TASK REQUIREMENTS –
Search the entries below for the word "bedroom" and copy every line where it appears.

--

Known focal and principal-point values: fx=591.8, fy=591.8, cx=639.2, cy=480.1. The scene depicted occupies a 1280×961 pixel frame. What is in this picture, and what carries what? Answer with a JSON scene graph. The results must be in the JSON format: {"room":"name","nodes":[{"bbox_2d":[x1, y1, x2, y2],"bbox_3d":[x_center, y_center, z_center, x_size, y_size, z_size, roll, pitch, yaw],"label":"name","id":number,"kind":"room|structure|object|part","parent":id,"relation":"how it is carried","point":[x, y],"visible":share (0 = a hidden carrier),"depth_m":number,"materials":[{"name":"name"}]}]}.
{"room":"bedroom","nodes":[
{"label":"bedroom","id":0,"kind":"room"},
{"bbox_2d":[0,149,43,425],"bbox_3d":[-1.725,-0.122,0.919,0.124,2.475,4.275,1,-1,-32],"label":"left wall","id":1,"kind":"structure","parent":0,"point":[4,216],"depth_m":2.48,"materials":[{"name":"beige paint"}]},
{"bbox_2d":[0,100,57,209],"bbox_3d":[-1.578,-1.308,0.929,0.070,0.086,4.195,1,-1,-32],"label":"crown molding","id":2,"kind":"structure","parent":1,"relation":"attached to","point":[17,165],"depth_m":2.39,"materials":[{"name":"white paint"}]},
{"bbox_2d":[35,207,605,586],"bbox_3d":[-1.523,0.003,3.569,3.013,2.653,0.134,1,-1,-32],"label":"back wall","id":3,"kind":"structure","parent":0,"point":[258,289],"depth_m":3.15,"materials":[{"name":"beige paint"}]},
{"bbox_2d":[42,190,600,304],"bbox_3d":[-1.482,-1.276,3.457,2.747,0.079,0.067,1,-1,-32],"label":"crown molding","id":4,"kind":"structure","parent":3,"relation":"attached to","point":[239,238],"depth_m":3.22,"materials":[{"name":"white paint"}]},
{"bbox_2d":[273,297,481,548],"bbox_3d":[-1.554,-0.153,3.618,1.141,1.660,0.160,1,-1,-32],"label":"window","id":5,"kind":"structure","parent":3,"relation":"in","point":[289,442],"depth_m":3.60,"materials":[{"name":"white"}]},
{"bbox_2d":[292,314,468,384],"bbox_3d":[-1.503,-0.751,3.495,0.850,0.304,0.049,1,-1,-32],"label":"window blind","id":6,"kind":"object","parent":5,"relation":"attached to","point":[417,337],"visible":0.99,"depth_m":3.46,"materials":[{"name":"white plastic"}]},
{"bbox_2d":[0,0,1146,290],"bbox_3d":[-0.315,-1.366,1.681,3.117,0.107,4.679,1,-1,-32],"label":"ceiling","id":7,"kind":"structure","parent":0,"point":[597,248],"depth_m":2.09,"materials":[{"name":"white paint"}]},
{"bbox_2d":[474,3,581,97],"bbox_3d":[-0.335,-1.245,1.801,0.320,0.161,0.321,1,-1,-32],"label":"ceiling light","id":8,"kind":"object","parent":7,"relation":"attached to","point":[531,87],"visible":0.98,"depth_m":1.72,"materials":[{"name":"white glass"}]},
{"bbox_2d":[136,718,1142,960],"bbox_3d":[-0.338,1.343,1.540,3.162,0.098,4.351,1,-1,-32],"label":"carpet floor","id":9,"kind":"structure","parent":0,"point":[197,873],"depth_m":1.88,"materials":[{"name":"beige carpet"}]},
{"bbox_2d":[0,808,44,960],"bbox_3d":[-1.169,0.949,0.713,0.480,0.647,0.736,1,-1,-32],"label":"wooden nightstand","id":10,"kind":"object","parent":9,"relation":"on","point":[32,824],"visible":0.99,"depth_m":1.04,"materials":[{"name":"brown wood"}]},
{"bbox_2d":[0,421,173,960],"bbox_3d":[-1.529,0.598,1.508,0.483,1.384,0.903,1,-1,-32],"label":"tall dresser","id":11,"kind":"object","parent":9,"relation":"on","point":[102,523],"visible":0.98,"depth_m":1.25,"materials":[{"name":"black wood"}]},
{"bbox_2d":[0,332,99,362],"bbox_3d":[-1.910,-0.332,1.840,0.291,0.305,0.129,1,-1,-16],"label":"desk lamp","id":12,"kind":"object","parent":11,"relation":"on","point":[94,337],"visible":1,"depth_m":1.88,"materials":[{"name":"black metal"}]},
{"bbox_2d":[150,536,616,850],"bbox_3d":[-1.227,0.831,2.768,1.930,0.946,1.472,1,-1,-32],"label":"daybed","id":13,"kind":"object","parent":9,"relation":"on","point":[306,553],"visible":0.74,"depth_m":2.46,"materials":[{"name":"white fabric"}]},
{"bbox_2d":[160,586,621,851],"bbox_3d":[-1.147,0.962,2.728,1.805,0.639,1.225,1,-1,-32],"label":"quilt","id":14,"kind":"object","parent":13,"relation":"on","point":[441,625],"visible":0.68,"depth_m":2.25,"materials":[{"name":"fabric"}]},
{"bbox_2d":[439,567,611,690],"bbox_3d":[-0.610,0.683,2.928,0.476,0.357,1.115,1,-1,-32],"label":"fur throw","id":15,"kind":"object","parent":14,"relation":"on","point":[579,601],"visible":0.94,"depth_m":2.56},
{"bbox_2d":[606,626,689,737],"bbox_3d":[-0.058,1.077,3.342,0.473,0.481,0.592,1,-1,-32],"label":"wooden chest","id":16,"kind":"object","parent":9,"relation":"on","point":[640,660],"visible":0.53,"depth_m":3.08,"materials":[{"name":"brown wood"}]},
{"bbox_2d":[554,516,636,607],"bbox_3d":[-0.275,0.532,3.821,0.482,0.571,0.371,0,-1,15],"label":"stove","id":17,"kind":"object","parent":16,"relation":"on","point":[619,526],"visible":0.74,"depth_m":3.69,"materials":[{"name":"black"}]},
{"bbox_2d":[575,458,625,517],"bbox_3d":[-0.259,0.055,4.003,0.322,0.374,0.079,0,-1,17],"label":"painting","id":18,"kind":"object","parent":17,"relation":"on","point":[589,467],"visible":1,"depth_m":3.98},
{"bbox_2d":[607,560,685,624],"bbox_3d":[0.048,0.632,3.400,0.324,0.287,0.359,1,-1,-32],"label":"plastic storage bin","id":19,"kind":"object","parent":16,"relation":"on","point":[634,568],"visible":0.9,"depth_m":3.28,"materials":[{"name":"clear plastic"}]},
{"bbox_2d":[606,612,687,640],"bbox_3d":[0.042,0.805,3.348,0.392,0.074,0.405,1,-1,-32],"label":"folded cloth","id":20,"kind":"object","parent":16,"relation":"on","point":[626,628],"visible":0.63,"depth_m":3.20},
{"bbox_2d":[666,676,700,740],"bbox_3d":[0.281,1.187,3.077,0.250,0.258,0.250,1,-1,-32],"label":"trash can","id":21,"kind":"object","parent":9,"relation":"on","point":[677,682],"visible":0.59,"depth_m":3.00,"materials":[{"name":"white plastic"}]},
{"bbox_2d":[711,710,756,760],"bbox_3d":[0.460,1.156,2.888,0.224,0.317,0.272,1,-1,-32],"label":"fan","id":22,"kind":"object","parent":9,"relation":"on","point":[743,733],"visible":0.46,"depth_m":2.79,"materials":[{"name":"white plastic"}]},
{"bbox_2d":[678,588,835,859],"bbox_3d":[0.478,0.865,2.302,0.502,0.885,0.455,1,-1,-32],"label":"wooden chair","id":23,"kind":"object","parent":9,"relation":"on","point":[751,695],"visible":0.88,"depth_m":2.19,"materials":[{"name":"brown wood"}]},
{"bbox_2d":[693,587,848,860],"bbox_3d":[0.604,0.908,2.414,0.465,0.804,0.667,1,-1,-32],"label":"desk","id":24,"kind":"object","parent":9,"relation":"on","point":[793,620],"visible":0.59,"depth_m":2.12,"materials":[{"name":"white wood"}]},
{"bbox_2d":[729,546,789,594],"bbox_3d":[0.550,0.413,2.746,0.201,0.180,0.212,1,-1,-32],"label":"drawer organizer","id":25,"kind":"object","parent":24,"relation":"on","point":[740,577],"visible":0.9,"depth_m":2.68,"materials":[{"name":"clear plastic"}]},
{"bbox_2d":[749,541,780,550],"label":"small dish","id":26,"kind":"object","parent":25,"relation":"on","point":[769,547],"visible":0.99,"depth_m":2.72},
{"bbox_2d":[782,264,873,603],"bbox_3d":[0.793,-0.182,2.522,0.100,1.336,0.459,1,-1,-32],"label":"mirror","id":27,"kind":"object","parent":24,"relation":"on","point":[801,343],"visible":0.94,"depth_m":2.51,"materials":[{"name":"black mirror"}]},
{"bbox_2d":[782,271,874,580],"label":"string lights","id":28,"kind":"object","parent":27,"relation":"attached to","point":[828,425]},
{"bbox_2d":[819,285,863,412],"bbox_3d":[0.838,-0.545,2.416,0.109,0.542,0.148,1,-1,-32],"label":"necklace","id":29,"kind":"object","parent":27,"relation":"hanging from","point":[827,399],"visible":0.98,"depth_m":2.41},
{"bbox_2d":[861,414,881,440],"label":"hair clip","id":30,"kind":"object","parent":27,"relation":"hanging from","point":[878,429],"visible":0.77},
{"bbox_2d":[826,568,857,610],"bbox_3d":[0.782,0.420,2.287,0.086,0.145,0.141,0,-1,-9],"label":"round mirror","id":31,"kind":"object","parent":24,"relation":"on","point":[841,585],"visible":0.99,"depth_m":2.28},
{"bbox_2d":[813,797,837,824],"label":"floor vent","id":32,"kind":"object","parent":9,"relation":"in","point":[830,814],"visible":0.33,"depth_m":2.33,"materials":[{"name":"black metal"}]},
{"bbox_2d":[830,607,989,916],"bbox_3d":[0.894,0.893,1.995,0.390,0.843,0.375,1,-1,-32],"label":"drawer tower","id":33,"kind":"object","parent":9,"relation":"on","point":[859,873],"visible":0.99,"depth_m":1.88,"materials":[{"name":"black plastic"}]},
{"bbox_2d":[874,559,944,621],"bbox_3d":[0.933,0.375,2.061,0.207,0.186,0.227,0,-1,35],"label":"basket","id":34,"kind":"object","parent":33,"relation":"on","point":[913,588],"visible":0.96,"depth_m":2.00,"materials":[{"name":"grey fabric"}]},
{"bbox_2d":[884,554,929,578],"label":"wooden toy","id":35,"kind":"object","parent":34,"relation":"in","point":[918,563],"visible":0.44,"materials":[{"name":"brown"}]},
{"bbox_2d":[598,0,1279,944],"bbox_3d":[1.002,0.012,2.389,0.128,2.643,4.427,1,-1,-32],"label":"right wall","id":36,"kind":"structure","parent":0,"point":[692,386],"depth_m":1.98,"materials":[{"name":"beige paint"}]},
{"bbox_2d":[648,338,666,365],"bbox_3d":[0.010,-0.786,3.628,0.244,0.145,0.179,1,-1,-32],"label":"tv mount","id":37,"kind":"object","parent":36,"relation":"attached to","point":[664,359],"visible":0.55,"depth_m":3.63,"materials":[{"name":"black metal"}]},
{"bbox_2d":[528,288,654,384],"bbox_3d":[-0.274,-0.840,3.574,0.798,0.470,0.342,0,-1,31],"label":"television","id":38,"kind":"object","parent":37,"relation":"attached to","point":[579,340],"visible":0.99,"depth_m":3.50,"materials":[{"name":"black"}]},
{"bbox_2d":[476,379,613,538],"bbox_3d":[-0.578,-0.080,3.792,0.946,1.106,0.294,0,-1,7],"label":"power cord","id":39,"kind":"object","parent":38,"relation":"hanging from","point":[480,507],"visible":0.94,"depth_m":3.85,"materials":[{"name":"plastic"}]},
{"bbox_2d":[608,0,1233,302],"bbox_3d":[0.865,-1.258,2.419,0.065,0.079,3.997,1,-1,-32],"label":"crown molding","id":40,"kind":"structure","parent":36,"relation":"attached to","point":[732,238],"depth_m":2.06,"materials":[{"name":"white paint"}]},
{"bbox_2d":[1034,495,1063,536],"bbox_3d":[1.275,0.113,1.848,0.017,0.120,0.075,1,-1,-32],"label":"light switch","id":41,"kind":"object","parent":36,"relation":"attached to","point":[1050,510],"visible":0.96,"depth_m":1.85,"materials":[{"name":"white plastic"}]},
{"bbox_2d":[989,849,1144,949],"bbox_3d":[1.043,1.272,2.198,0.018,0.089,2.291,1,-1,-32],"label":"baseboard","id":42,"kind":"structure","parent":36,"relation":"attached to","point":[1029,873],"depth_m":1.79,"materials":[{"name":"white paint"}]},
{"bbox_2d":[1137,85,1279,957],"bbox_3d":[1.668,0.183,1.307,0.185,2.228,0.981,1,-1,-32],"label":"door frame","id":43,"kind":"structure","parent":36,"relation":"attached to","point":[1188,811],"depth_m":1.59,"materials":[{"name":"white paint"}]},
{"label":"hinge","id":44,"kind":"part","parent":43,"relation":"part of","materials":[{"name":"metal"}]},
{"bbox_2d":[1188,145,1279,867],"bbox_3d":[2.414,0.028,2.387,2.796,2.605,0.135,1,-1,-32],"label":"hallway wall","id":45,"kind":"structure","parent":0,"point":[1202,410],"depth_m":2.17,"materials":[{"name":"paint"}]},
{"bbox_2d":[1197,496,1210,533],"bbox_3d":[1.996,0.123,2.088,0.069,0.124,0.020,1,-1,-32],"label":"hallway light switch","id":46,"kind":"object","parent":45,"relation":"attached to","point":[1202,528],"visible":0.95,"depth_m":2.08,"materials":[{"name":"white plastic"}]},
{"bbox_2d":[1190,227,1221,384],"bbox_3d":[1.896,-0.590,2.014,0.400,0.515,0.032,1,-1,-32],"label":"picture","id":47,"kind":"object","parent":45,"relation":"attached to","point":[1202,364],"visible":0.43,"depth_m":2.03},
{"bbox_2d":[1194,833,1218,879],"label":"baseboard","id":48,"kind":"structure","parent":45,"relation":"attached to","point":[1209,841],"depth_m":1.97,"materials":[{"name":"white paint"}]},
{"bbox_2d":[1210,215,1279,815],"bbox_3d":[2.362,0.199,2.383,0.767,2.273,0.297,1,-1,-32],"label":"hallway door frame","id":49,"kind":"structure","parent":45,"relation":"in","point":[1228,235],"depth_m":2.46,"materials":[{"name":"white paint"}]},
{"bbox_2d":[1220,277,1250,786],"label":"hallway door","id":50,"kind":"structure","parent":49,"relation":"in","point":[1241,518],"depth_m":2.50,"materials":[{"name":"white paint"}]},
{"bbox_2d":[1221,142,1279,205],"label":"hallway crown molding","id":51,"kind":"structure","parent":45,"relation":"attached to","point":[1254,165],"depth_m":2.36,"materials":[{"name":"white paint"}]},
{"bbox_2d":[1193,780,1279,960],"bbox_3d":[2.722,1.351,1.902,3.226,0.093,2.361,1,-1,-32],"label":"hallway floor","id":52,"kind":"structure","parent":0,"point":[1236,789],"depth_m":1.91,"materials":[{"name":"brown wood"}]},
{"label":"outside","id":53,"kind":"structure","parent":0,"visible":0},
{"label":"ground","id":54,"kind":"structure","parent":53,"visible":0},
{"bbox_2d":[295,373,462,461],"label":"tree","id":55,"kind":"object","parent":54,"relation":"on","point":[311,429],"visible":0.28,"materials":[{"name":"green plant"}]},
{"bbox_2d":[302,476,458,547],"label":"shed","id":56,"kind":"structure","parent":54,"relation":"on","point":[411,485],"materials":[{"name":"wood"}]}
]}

--

OUTPUT FOR THIS EXERCISE –
{"room":"bedroom","nodes":[
{"label":"bedroom","id":0,"kind":"room"},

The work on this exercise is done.